The scheme was run by four Russian nationals and a Ukrainian, said the United States attorney for the District of New Jersey, Paul J. Fishman, who announced the indictments in Newark.
The victims in the scheme, which prosecutors said ran from 2005 until last year, included J. C. Penney; 7-Eleven; JetBlue; Heartland Payment Systems, one of the world’s largest credit and debit processing companies; and the French retailer Carrefour.
Separate indictments involving some of the same men, accusing them of computer attacks on Citibank, PNC Bank and the Nasdaq stock exchange, were filed by federal prosecutors in Manhattan.
Computer security experts said the scheme was notable for how long it lasted, how well coordinated it was and how it carefully singled out specific systems in the financial companies’ servers to steal from so many personal credit and debit card accounts.
The attackers had a sophisticated division of labor, according to the indictment. One hosted an anonymous Web server. Others broke into the targeted sites. Still another went inside and fetched the items of interest. The tactic is a signature of Russian organized crime syndicates.
“It is a really potent reminder of what researchers have been saying: The bigger threat is coming from criminal gangs, most of which are coming from Russia,” said Fred H. Cate, director of the Center for Applied Cybersecurity Research at Indiana University in Bloomington. “It’s far more immediately impactful than threats coming from China.”

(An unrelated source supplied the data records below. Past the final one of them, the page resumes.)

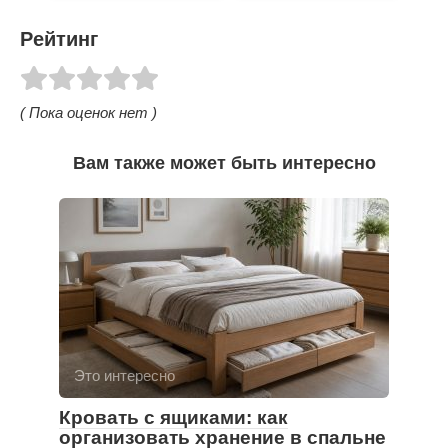
Рейтинг
( Пока оценок нет )
Вам также может быть интересно
Это интересно
Кровать с ящиками: как
организовать хранение в спальне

The defendants were identified as Vladimir Drinkman, Aleksandr Kalinin, Roman Kotov and Dmitriy Smilianets of Russia and Mikhail Rytikov of Ukraine. Mr. Smilianets and Mr. Drinkman were arrested in the Netherlands last year. Mr. Smilianets has already been extradited to the United States, where he is expected to make his first court appearance next week. The other three are at large.
The defendants would use so-called SQL injections, which infect a computer system with malicious software that in turn allows the attackers to steal or manipulate the contents of the system. Once they gained access to credit card numbers, some of the men would sell them to resellers.
“They were very patient and relentless,” Mr. Fishman said at a news conference on Thursday.
 |
| United States Attorney Paul J. Fishman, left, on Thursday after announcing the indictments in a hacking and data breach case. |
When the men’s attack on the supermarket chain Hannaford was noticed, a Florida man who worked with the defendants wrote in an instant message to Mr. Kalinin that “Hannaford will spend millions to upgrade their security!! lol,” according to the indictment.
Mr. Kalinin reportedly wrote back, “They would better pay us to not hack them again.”
The defendants were generally able to sell American credit card numbers for $10 and European numbers for $50 because of the poorer security safeguards on American cards, Mr. Fishman said.
Mr. Fishman said Heartland Payment Systems had suffered the biggest losses identified so far, about $200 million. Heartland said in a statement that its breach ended in 2008 and that it would “continue supporting” law enforcement organizations.
In the indictment unsealed in Manhattan, Mr. Kalinin and another Russian, Nikolay Nasenkov, who is also at large, are accused of conducting a scheme to steal bank account information and use it to withdraw millions of dollars from the victims’ bank accounts. From December 2005 through November 2008, the two men hacked into computer systems and stole information from banks including Citibank and PNC Bank, according to the indictment.
The cases are likely to buttress the arguments of those pushing for federal laws to promote greater sharing of information between private companies and law enforcement agencies. Legislation has been proposed — and defeated — largely on the grounds that it would empower federal law enforcement authorities to snoop on private communications.